Pour ce qui est des moyens financiers, Jérôme Niyonzima demande aux médias de savoir monter et motiver des projets à soumettre auprès des bailleurs. Ce vétéran journaliste de la radio Isanganiro et proche des organisations qui appuient les médias indique que le comité de gestion du fonds d’appui aux médias est déjà constitué pour prendre le chemin de la transparence.
Willy Niyonkuru, directeur du journal en ligne Imboneza News demande de mettre en place la loi sur le sponsoring pour faciliter les médias de se débrouiller . Et pour le fonds existant, ce directeur prône pour une répartition équitable du peu qu’on a sans distinction du public ou privé, radio ou presse écrite, en ligne ou imprimé.
« Nous voulons des journalistes dignes d’être journalistes. Pas des charlatans » , insiste Ambassadeur Vestine Nahimana, présidente du CNC. Et de préciser, nous donnerons les cartes aux journalistes, pas aux stagiaires ou bénévoles. L’ambassadeur met en garde les organes de presse qui n’ont pas encore donné les dossiers pour la confection de nouvelles cartes et aussi ceux qui ne respectent pas la ligne éditoriale , le cahier de charge et les programmes présentés . Les radios communautaires doivent avoir des productions qui répondent aux besoins de la population. Cela redonnera une bonne image d’un journaliste et des médias. Elle rappelle que le délai limite reste le 1er décembre.
Le temps jugé insuffisant, …
Les participants ont jugé insuffisant le temps consacré à ce grand événement . « Nous n’avons pas eu le temps d’étudier en long et en large les défis qui hantent le métier « , se lamente Claude Nkurunziza, directeur de Rema FM .
Pour Faustin, en seulement deux jours, on ne peut pas parler des activités de toute une décennie. » Souci de moyens ? Que le gouvernement débloque un budget pour ça , c’est une activité importante , il fallait au moins 5 jours . Si on compte toujours de l’argent des bailleurs , où est l’indépendance ? La chanson de tous les jours « , demande-t-il aux organisateurs . Il explique que , normalement , les exposés seraient de nous mettre dans le bain de l’activité pour pouvoir poser des questions ou réfléchir , mais, ils ont occupé presque tous les deux jours.
Les professionnels des médias déplorent que les exposés ont dominé les séances au lieu de privilégier les débats.
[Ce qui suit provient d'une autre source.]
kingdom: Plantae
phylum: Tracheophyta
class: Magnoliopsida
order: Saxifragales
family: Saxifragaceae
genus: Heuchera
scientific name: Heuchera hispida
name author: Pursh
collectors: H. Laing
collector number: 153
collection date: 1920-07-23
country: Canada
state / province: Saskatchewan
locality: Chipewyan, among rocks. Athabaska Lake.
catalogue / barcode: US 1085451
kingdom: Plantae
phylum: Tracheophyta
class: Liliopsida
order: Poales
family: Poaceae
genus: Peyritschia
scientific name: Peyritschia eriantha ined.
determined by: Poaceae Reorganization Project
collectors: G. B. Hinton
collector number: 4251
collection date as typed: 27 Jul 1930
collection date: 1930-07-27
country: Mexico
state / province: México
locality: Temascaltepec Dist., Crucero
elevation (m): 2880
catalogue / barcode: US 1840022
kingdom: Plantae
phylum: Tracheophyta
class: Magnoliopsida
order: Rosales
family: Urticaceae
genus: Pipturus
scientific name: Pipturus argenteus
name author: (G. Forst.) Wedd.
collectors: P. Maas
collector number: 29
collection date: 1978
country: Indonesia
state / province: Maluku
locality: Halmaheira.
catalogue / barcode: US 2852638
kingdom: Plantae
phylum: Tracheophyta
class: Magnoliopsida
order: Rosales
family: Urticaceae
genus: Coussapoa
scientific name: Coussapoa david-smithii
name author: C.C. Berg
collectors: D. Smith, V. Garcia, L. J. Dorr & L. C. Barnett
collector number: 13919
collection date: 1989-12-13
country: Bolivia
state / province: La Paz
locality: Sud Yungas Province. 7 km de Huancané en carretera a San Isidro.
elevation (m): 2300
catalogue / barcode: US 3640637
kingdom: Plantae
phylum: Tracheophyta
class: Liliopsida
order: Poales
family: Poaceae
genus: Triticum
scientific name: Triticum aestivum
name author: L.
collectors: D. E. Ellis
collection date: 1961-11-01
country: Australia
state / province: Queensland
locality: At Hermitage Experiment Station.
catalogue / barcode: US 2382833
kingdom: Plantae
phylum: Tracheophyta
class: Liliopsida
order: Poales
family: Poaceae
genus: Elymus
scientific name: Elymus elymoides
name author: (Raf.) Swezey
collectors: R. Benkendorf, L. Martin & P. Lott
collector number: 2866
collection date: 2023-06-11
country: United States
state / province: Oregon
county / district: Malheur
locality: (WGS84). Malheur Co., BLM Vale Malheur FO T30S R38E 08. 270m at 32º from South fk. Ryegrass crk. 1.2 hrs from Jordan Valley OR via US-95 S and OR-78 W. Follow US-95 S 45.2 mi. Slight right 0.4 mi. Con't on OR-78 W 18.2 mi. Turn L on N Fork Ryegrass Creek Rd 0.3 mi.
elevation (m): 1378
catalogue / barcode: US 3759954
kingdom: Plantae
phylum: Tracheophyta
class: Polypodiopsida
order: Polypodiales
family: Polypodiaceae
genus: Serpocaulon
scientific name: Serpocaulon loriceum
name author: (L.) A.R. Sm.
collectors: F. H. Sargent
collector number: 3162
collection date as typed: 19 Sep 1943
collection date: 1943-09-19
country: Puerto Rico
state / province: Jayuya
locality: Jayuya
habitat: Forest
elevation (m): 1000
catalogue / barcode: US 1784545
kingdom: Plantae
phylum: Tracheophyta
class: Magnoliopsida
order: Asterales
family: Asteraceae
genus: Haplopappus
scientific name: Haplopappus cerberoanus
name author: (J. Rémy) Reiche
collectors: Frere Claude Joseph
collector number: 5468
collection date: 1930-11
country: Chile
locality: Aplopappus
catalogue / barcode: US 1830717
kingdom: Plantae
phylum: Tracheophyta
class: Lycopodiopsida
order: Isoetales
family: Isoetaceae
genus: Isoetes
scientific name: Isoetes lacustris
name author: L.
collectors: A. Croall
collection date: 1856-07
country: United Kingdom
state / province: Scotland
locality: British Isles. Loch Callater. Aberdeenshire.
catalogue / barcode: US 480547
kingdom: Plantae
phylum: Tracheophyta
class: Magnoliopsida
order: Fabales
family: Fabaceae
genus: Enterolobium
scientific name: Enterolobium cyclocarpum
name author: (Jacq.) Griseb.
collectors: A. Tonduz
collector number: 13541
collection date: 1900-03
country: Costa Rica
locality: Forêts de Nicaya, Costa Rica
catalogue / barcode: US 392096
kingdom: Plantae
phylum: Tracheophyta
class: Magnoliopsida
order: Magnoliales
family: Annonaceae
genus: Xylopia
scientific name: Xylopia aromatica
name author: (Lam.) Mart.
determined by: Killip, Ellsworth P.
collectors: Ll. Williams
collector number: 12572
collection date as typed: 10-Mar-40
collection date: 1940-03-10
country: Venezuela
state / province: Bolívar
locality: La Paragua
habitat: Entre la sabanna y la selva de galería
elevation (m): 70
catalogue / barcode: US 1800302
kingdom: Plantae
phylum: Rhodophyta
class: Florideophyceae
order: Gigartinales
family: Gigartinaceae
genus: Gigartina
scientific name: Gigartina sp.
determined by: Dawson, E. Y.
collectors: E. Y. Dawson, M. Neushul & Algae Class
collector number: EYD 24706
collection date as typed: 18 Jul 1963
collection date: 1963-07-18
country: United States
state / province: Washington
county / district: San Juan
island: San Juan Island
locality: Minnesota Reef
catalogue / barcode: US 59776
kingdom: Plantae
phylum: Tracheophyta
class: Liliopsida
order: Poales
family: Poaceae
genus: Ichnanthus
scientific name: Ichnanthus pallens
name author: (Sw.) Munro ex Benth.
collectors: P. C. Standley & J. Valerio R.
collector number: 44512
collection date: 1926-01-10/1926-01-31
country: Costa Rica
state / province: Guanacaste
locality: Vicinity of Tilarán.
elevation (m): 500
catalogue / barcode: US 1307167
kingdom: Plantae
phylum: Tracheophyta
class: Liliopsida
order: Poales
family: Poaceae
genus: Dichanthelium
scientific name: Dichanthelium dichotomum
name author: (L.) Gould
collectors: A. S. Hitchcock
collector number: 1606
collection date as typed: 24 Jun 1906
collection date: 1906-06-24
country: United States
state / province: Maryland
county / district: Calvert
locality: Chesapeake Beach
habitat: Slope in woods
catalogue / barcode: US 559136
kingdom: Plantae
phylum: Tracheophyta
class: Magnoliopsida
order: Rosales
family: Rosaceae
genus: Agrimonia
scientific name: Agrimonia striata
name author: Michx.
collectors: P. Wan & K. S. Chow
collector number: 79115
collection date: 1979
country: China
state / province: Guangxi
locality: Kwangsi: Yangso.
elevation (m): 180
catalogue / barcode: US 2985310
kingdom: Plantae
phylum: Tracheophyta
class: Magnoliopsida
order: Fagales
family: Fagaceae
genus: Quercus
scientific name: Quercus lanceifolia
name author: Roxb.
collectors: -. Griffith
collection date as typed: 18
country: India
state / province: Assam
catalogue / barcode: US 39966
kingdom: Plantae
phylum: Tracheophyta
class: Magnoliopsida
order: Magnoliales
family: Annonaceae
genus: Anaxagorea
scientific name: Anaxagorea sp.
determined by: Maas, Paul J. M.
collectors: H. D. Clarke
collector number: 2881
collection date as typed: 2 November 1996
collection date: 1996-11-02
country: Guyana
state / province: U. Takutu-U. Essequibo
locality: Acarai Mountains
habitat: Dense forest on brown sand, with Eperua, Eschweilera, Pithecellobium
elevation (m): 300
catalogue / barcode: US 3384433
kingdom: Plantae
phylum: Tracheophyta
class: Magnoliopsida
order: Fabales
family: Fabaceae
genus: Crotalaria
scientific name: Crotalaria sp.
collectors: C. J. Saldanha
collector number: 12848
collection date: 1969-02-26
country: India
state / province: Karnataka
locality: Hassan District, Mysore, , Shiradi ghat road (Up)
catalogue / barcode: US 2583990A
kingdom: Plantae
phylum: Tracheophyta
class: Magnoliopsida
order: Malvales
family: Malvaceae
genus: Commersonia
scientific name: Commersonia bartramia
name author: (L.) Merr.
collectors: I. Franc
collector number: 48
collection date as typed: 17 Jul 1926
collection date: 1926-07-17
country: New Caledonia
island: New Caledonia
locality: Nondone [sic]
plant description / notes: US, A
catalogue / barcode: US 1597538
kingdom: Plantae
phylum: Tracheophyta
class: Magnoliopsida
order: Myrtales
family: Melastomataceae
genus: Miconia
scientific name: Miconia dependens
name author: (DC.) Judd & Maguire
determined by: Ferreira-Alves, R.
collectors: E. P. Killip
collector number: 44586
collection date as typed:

Pour la prochaine fois, souhaitent-ils, il faut des séances des débats ouverts et des travaux en groupe pour bien formuler les recommandations réfléchies. Sinon , ajoutent-ils, il y a risque de confondre l’événement à un atelier média .
L’on vous signalerait que la récente tenue des états généraux de la communication et des médias (2ème édition) était celle de 2011 et les recommandations formulées sont à 54% exécution. Il est à signaler également que celles formulées dans la 3ème édition, s’est convenu un comité de suivi pour une bonne mise en œuvre.